*Arbeitsauftrag*. Entnimm dem Textauszug über die Klangsteintherapie den Wortlaut von „Die Steine werden“ bis einschließlich „therapeutische Hilfsmittel eingesetzt.“ unverändert.

*Textauszug*.
# # # #


          Bewegungstherapie einer Schlaganfall-Patientin: Der gelähmte Arm wird von der Therapeutin über den Klangstein geführt
          Bewegungstherapie einer Schlaganfall-Patientin: Der gelähmte Arm wird von der Therapeutin über den Klangstein geführt : Bild: Andreas Brand

          Jeder Stein hat seinen eigenen Klang


          Einfach gut scheint der Dame die Klangsteintherapie zu tun, die Martin Runge, Ärztlicher Direktor der Aerpah-Klinik in Esslingen, seit Oktober 2008 bei verschiedensten Krankheitsbildern seiner geriatrischen Patienten anwendet. Zusammen mit Klaus Feßmann von der Universität Mozarteum in Salzburg, der seit über zehn Jahren als Musiker und Komponist mit Klangsteinen arbeitet,
          hat Runge das Therapiekonzept entwickelt. Feßmann selbst ist schon vor vielen Jahren auf die Idee gekommen, mit Steinen Musik zu machen. “Aus jedem Stein kann man einen Klangstein machen“, behauptet er.
          Die Steine werden dazu bildhauerisch bearbeitet und mit tiefen Lamellen versehen. Durch die unterschiedliche Größe und Form der Steine hat jeder seinen ganz individuellen Klang. „Auch Steine mit der selben Bauart klingen nie exakt gleich, “ erläutert Feßmann. Zum Klingen bringt man sie, indem man mit nassen Handflächen über die bearbeitete Steinoberfläche streicht. Sowohl die dabei entstehenden unverwechselbaren Klänge als auch die Klangsteine selbst werden nun in der Esslinger Klinik als therapeutische Hilfsmittel eingesetzt.

# # # #

*Datensatz*.
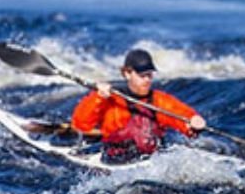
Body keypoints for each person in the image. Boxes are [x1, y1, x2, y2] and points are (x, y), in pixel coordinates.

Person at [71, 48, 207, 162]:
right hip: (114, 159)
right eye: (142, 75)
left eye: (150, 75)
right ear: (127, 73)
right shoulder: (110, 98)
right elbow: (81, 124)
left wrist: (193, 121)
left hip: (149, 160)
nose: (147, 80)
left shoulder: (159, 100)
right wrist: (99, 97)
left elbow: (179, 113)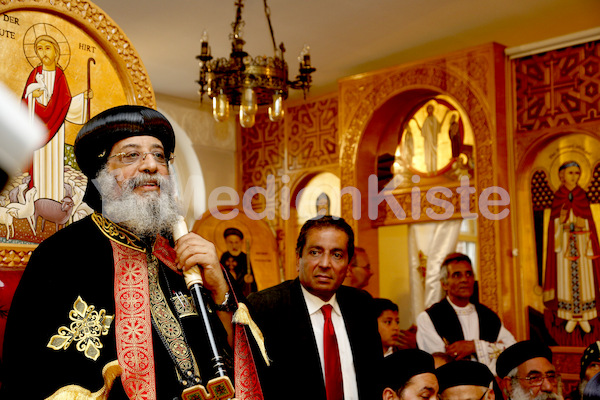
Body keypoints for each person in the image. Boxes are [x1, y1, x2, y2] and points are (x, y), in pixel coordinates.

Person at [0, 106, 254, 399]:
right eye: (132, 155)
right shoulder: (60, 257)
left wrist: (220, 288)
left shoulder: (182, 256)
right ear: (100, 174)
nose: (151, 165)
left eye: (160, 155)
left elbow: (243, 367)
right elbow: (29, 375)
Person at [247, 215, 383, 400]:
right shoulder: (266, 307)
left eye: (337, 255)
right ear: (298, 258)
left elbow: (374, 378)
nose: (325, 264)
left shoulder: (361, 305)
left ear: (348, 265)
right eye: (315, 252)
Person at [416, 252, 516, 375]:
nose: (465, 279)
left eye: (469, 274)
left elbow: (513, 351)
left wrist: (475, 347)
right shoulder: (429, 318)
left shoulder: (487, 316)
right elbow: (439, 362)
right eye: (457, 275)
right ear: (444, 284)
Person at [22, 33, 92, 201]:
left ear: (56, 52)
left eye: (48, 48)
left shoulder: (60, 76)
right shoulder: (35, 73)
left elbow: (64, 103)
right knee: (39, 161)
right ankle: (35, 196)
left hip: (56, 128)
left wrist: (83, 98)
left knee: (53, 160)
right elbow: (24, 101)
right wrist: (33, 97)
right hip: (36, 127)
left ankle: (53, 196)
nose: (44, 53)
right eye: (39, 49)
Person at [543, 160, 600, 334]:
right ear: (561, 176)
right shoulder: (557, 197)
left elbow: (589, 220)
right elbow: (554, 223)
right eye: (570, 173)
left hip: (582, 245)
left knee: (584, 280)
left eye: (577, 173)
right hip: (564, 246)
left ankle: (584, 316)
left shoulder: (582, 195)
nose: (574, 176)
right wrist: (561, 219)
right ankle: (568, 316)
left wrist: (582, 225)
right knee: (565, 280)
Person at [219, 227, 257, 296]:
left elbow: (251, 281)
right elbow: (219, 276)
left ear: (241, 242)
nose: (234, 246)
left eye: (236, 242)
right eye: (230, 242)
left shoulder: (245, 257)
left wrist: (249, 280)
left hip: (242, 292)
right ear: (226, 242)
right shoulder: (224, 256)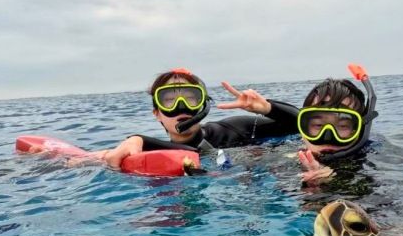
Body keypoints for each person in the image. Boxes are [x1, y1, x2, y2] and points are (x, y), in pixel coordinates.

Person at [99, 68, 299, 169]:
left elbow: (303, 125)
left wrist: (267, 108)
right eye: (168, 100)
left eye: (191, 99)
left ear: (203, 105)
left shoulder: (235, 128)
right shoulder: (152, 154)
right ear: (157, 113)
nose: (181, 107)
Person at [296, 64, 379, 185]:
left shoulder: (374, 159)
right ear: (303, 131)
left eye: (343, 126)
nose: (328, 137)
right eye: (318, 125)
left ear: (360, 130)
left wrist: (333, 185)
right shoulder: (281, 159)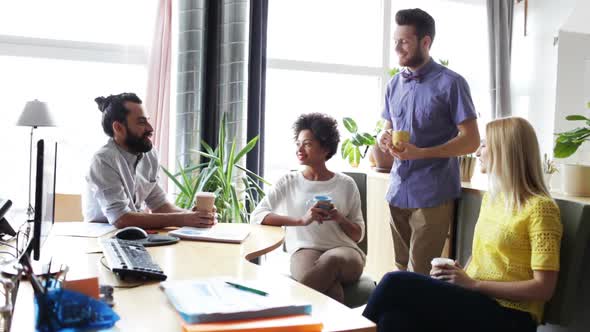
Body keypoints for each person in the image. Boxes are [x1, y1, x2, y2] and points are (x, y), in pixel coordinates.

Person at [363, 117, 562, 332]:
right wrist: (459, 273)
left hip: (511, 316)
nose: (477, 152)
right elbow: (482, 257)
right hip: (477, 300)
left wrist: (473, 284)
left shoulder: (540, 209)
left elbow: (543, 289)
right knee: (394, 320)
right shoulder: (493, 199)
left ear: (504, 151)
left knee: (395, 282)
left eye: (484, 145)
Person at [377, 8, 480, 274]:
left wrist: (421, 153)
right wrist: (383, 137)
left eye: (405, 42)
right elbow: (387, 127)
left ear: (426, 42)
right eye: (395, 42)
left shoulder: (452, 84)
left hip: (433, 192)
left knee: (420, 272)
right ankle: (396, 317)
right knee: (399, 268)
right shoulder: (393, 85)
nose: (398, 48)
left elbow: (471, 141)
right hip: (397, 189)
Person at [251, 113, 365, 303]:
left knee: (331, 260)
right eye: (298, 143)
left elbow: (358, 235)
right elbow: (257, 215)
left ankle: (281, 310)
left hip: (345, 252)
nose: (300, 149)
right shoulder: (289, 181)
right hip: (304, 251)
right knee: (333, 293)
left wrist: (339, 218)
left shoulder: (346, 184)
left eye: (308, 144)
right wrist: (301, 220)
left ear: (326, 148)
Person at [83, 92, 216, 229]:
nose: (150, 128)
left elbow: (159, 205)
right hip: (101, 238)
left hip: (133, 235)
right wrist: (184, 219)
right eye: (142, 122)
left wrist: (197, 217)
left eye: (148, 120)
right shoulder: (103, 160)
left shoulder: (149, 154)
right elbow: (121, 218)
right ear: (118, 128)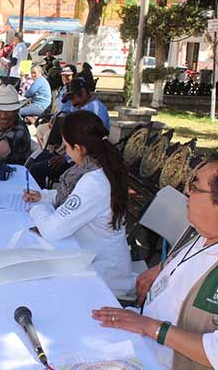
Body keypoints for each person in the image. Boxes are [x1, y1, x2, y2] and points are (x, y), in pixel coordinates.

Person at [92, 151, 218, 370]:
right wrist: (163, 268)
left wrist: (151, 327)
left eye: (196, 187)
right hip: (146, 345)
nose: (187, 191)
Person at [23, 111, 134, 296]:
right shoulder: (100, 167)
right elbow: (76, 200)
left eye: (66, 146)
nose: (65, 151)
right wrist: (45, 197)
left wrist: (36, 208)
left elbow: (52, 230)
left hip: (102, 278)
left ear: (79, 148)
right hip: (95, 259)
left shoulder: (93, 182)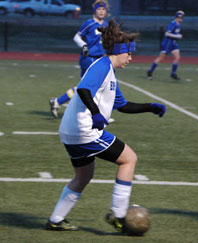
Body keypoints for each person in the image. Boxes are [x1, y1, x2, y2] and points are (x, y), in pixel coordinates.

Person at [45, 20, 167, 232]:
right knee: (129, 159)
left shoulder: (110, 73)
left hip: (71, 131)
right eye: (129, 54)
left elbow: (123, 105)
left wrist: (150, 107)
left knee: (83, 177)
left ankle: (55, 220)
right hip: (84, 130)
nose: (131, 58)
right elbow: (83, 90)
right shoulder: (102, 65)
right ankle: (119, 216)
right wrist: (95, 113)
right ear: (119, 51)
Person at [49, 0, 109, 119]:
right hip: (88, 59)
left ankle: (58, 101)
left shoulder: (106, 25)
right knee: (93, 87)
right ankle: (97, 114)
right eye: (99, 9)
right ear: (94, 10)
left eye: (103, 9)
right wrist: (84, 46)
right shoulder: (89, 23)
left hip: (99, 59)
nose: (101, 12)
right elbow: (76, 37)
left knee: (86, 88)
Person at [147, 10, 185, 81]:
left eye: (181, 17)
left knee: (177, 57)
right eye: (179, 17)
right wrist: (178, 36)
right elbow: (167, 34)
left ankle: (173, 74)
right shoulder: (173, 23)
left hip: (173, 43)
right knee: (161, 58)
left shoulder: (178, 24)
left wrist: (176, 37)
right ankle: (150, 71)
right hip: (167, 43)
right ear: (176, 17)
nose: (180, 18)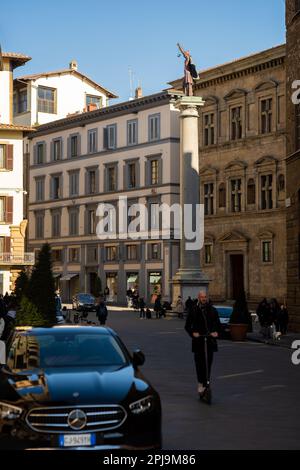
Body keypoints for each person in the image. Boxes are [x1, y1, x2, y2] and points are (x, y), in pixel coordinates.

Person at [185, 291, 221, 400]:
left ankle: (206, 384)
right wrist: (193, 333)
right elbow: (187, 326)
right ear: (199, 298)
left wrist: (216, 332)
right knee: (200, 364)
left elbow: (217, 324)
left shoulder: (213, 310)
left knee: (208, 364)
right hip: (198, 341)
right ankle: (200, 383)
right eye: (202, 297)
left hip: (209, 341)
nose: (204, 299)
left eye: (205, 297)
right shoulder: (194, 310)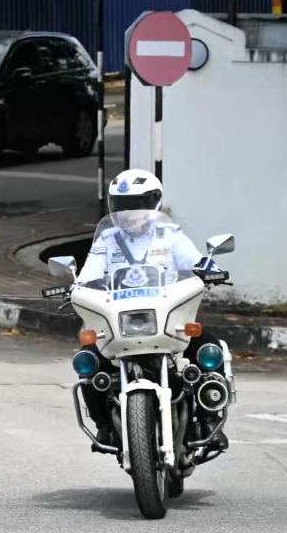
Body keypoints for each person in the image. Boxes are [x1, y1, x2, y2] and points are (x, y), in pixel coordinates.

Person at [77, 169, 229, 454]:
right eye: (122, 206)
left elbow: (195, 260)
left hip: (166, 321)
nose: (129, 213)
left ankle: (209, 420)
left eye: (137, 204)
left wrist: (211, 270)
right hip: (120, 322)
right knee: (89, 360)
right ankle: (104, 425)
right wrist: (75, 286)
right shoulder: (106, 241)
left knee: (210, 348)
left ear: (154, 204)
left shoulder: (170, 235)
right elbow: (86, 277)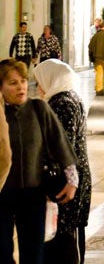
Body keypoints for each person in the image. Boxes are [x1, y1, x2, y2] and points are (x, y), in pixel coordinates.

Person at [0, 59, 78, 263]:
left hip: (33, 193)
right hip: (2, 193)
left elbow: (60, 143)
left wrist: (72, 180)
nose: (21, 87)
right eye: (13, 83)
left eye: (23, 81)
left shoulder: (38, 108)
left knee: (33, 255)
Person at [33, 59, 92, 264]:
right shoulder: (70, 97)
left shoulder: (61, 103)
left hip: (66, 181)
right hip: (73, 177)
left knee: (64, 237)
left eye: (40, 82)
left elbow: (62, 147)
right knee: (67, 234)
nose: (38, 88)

# # # #

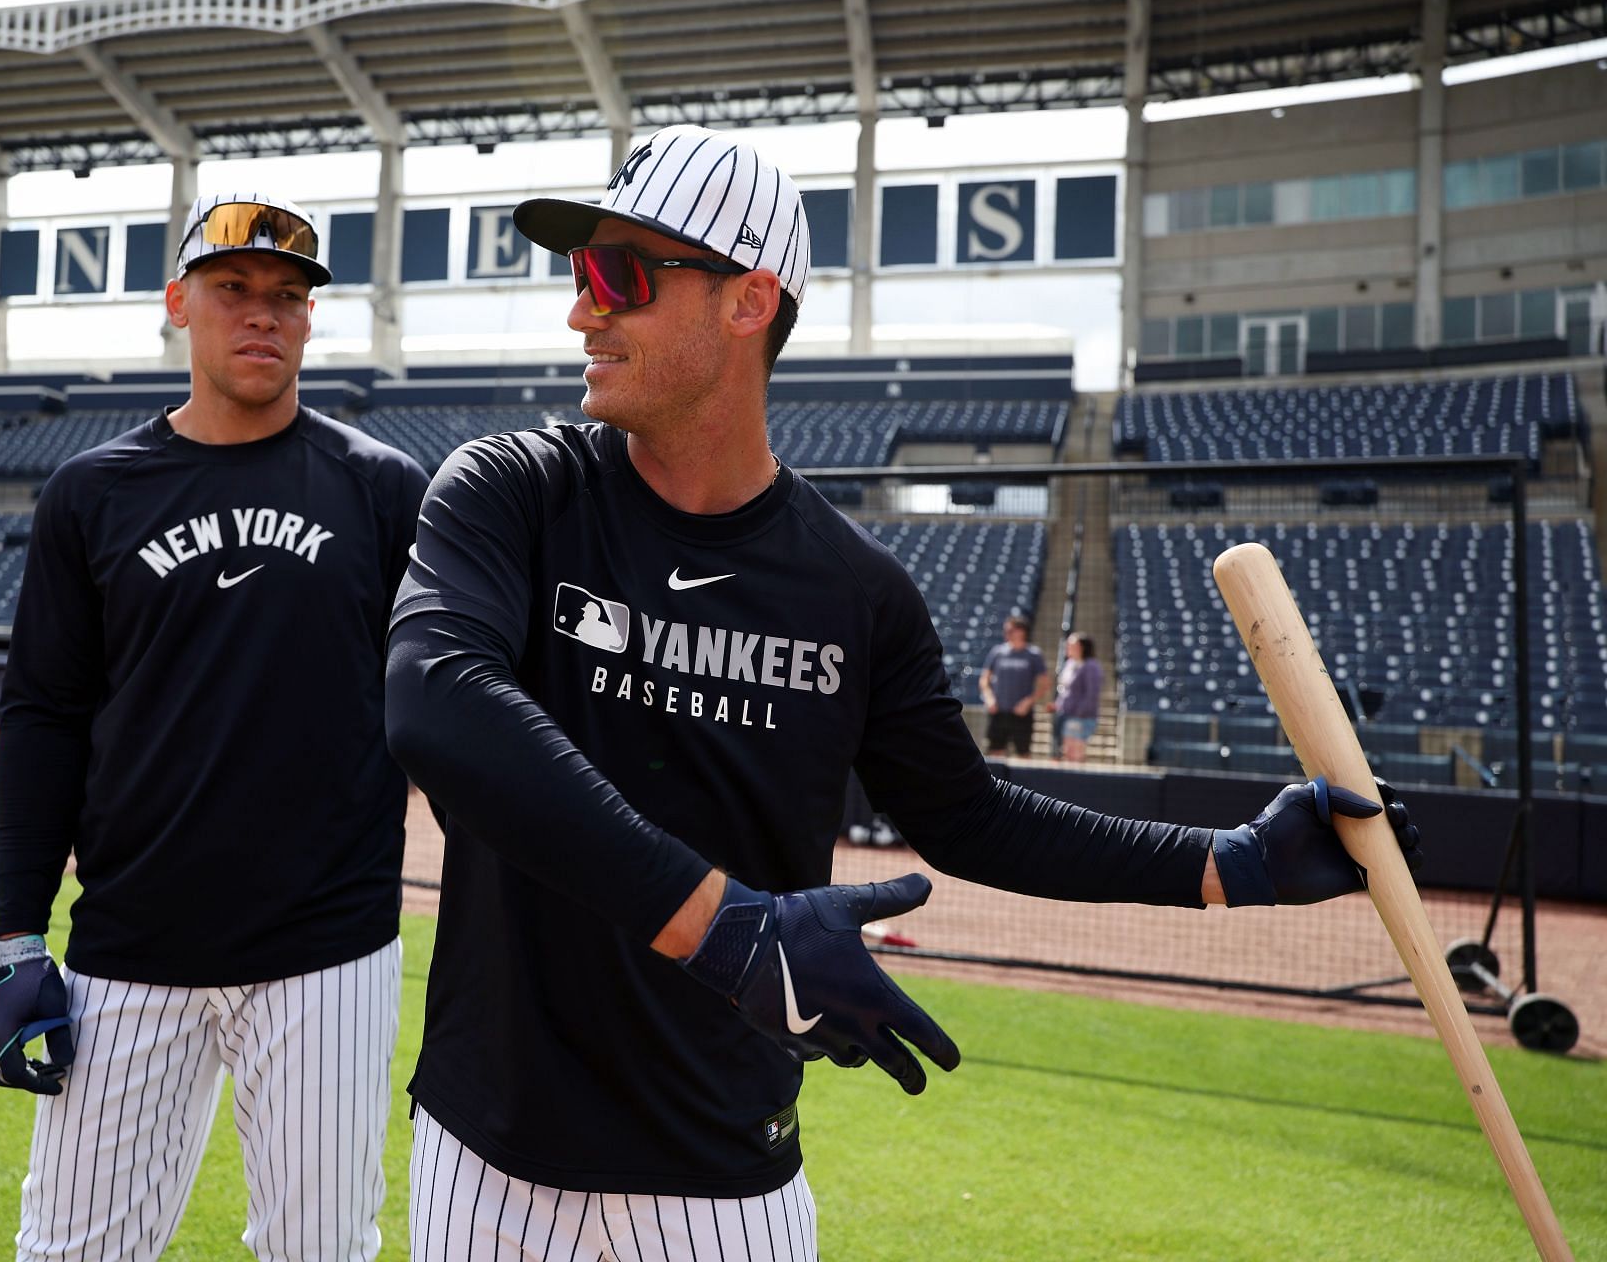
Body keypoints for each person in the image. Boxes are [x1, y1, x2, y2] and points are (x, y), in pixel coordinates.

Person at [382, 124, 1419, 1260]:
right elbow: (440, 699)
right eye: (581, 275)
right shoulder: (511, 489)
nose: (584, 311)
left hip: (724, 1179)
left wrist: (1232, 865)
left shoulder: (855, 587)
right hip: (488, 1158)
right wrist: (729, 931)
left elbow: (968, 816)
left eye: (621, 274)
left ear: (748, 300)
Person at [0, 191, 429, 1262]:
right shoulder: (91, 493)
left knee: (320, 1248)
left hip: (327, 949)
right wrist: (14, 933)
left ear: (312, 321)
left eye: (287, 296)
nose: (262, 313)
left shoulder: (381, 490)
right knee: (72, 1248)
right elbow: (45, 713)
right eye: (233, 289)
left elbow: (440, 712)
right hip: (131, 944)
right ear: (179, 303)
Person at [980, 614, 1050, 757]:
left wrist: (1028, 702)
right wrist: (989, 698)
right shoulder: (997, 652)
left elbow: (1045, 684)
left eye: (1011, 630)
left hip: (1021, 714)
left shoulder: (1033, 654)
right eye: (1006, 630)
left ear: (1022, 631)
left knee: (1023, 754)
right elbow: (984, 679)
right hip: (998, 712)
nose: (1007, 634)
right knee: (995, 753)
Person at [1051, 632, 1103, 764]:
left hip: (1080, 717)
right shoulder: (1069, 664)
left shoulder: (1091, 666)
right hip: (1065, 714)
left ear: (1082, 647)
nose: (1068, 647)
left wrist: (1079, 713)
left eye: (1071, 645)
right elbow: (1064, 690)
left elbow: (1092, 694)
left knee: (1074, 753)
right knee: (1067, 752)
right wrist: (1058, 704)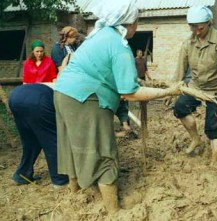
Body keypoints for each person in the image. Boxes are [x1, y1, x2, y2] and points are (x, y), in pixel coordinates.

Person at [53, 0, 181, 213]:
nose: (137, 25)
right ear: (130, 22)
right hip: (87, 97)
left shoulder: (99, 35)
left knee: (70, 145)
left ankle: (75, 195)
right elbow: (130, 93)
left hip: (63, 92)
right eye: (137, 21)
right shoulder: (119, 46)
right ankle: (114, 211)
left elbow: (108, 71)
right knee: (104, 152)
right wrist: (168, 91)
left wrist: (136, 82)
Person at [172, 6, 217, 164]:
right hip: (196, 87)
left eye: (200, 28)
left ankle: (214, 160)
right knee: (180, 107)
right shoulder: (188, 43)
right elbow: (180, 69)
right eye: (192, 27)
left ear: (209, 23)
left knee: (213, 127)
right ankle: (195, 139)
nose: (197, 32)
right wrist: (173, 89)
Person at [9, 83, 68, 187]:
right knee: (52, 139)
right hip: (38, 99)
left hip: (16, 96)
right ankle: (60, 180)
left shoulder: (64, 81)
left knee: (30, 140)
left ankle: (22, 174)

# # # #

*Antwort*.
Die Steine werden dazu bildhauerisch bearbeitet und mit tiefen Lamellen versehen. Durch die unterschiedliche Größe und Form der Steine hat jeder seinen ganz individuellen Klang. „Auch Steine mit der selben Bauart klingen nie exakt gleich, “ erläutert Feßmann. Zum Klingen bringt man sie, indem man mit nassen Handflächen über die bearbeitete Steinoberfläche streicht. Sowohl die dabei entstehenden unverwechselbaren Klänge als auch die Klangsteine selbst werden nun in der Esslinger Klinik als therapeutische Hilfsmittel eingesetzt.